• LISTED ENTRIES
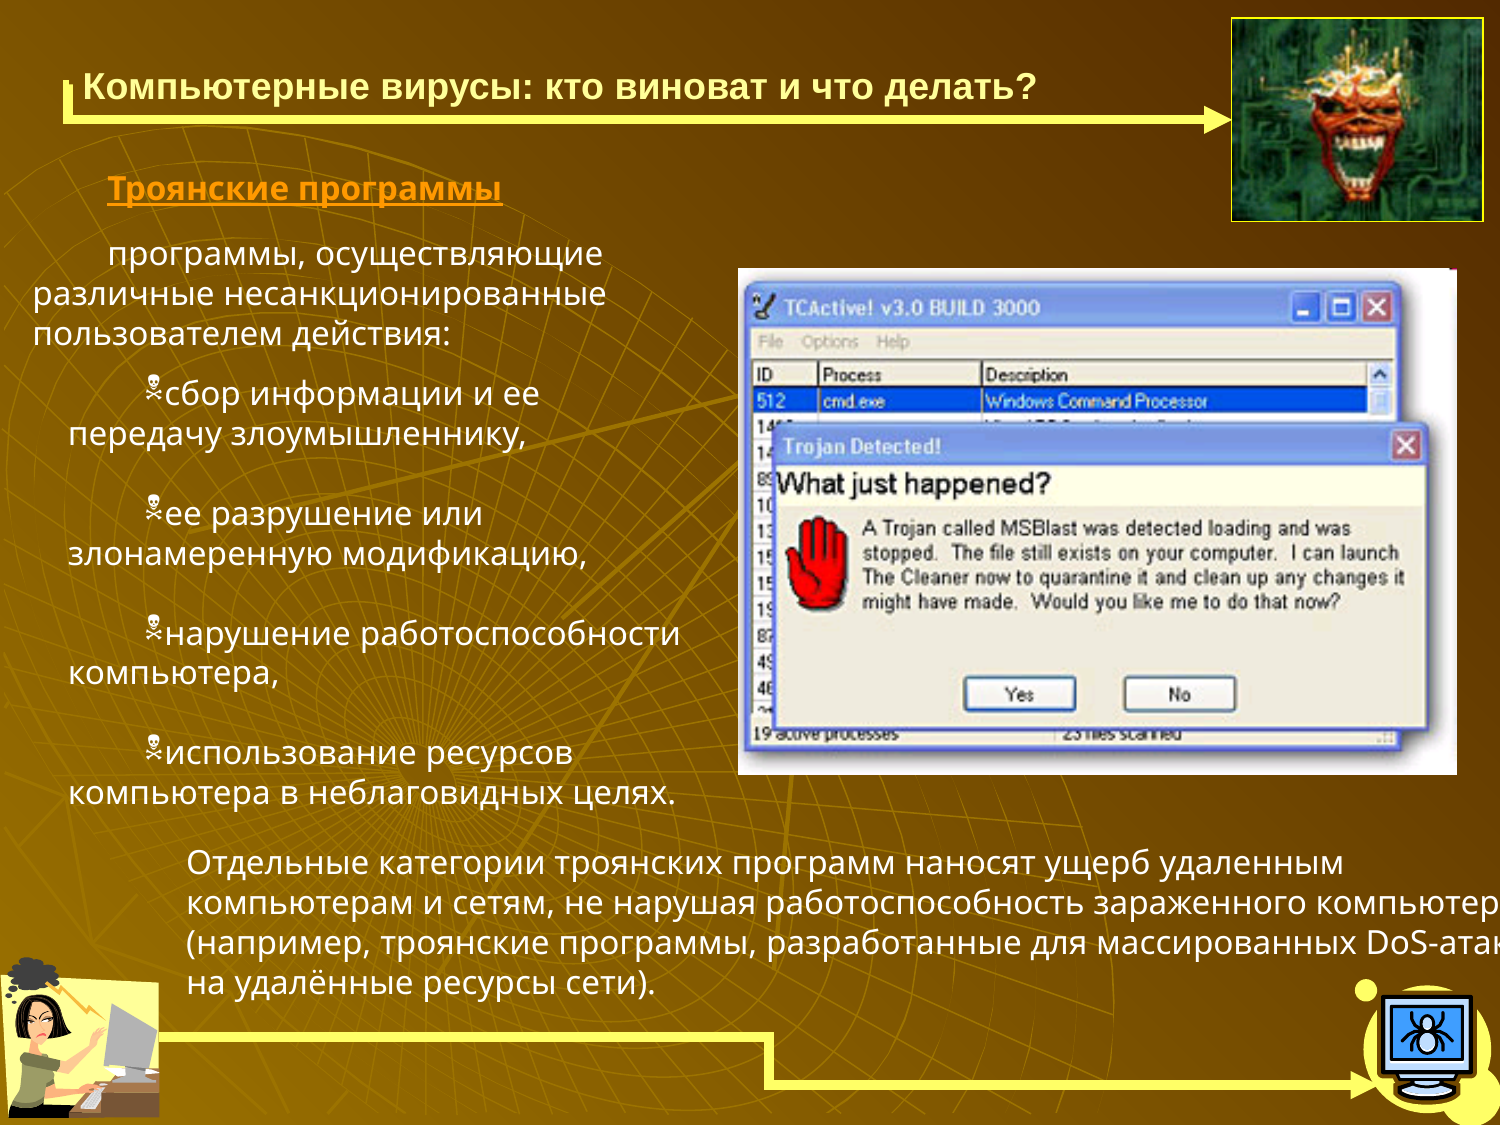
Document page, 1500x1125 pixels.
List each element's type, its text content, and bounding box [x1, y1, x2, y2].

text_box Отдельные категории троянских программ наносят ущерб удаленным компьютерам и сетям, не нарушая работоспособность зараженного компьютера (например, троянские программы, разработанные для массированных DoS-атак на удалённые ресурсы сети). [171, 834, 1500, 1009]
picture [1232, 19, 1482, 221]
text_box Троянские программы программы, осуществляющие различные несанкционированные пользователем действия: сбор информации и ее передачу злоумышленнику, ее разрушение или злонамеренную модификацию, нарушение работоспособности компьютера, использование ресурсов компьютера в неблаговидных целях. [17, 159, 703, 819]
picture [737, 267, 1457, 776]
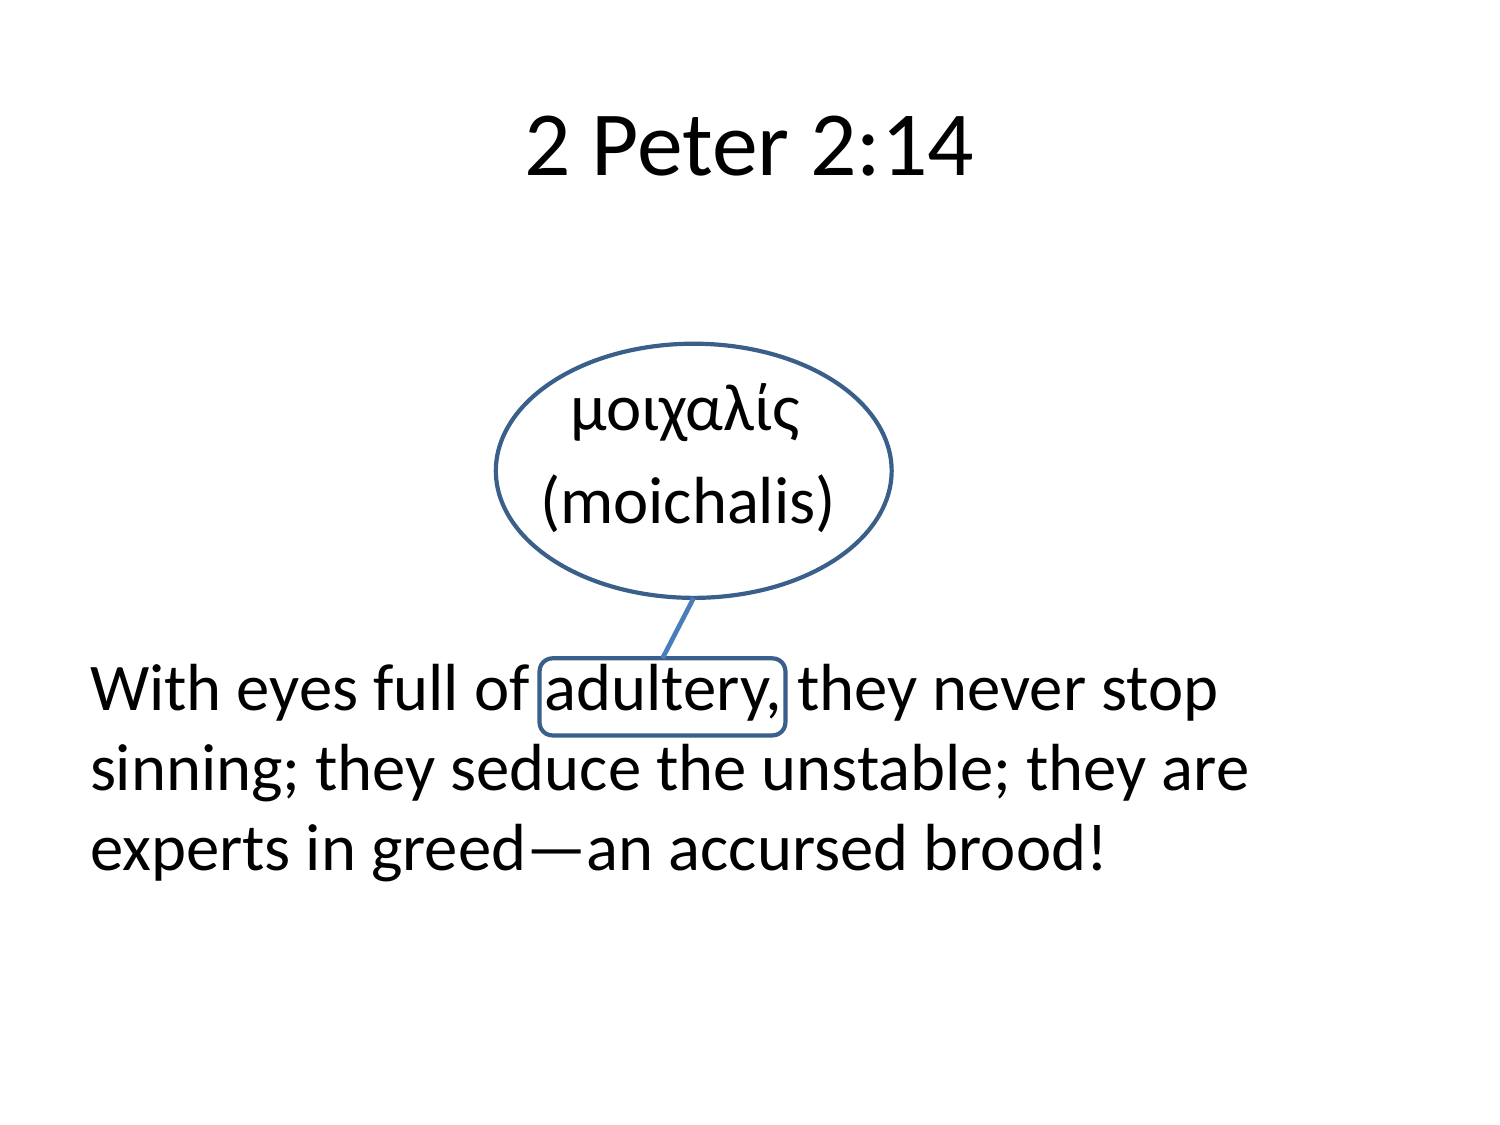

• WORK INSTRUCTIONS
In your copy of the data above, leave out the pictures and repeat everything else exactly.

• TASK RESPONSE
Document page, 1500x1125 pixels.
List each element's type, its text content, and bounding box [x1, y1, x2, y2].

text_box Отдельные категории троянских программ наносят ущерб удаленным компьютерам и сетям, не нарушая работоспособность зараженного компьютера (например, троянские программы, разработанные для массированных DoS-атак на удалённые ресурсы сети). [171, 834, 1500, 1009]
picture [1232, 19, 1482, 221]
text_box Троянские программы программы, осуществляющие различные несанкционированные пользователем действия: сбор информации и ее передачу злоумышленнику, ее разрушение или злонамеренную модификацию, нарушение работоспособности компьютера, использование ресурсов компьютера в неблаговидных целях. [17, 159, 703, 819]
picture [737, 267, 1457, 776]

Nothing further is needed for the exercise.